─── PASSAGE DU TEXTE

LE LYNCHAGE
MACKY SALL, DE LA DESTITUTION À L’ACCESSION AU POUVOIR (2/3)
Dans le cadre de la célébration de l’anniversaire de l’Alliance pour la République (Apr), le 1er décembre, SenePlus retrace le film des manœuvres et grenouillages qui ont abouti à l’éjection de Macky Sall de son fauteuil du président de l’Assemblée nationale, le 9 novembre 2008, jusqu’à son accession au pouvoir le 25 mars 2012.
L’histoire du Parti démocratique sénégalais (Pds) est faite de combines et d’intrigues. Ces pratiques qui portent l’empreinte d’Abdoulaye Wade, son secrétaire général national, ont fini par l’assimiler au dieu grec Chronos qui mangeait ses fils de peur d’être détrôné par eux. Retour sur la chronique de la mise à mort de celui qui, parmi les différents n°2 du Pds, aura tenu tête le plus longtemps à Abdoulaye Wade.
La fouille au palais, le détonateur
Le premier acte visible de Wade pour éloigner Macky Sall, c’était la fouille humiliante qu’il lui a fait subir au palais lors de la réunion du comité directeur du Pds qui suit la nomination d’Adjibou Soumaré au poste de Premier ministre, après sa démission le 19 juin 2007. Le deuxième acte est le Sénat qui est érigé comme la deuxième institution du pays dans la mesure où son président est consacré, selon l’article 39 de la Constitution, successeur du président de la République en cas de vacance du pouvoir.

──────

TÂCHE COURTE A | Pouvez-vous recopier le passage sur Macky Sall depuis « L’histoire du Parti » jusqu'à « à Abdoulaye Wade. », en remplaçant « Chronos » par « Cronos » ?
TÂCHE COURTE B | Quelles dates apparaissent dans le passage sur Macky Sall ?

─── EXTRAIT DE DONNÉES

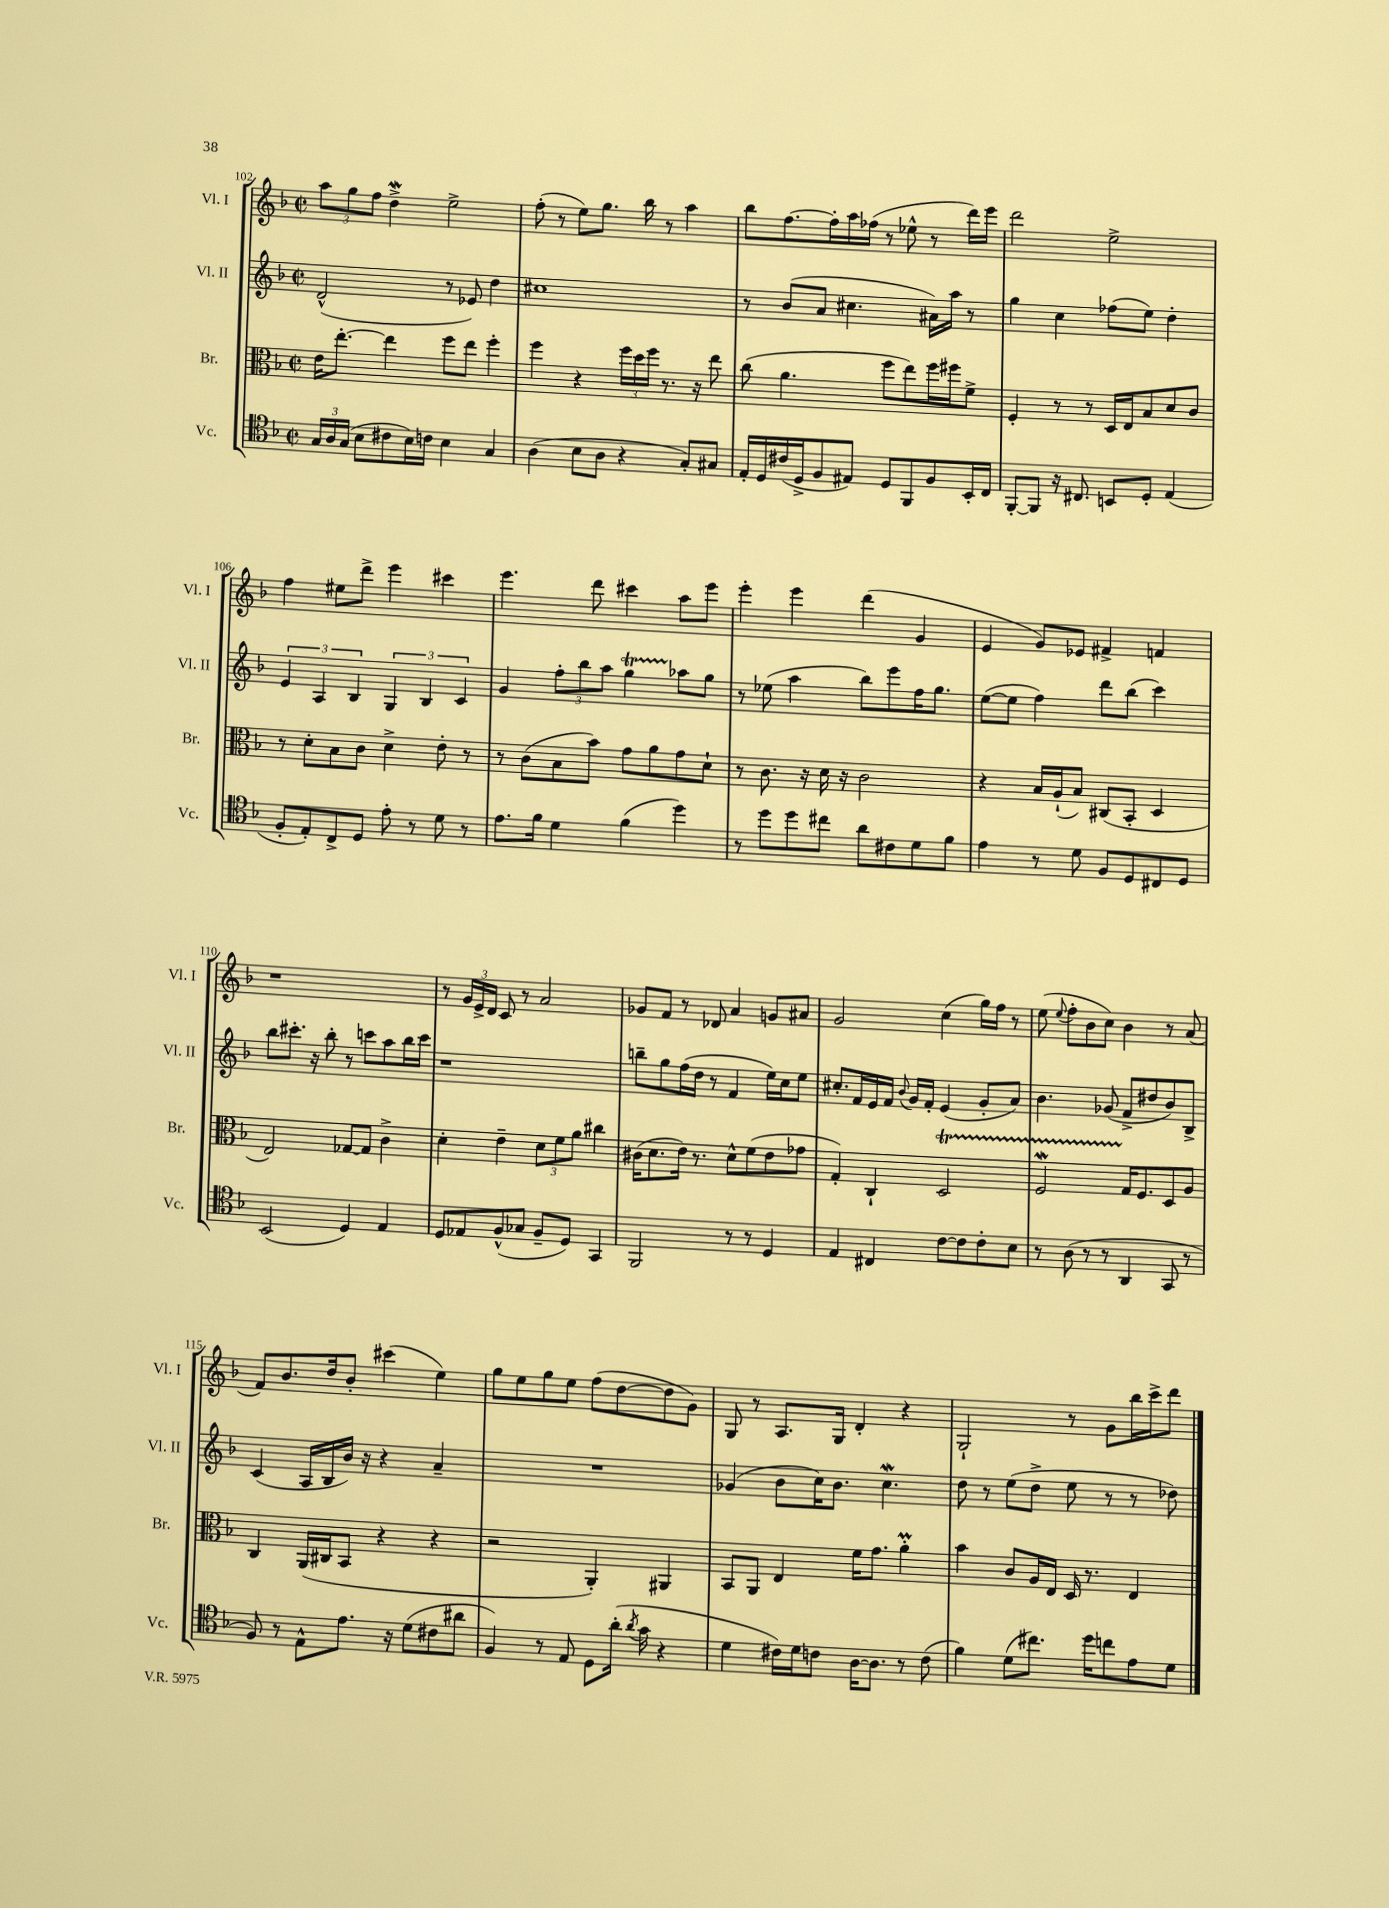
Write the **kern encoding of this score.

──────

BONNE RÉPONSE A |
L’histoire du Parti démocratique sénégalais (Pds) est faite de combines et d’intrigues. Ces pratiques qui portent l’empreinte d’Abdoulaye Wade, son secrétaire général national, ont fini par l’assimiler au dieu grec Cronos qui mangeait ses fils de peur d’être détrôné par eux. Retour sur la chronique de la mise à mort de celui qui, parmi les différents n°2 du Pds, aura tenu tête le plus longtemps à Abdoulaye Wade.

BONNE RÉPONSE B |
- le 1er décembre
- le 9 novembre 2008
- le 25 mars 2012
- le 19 juin 2007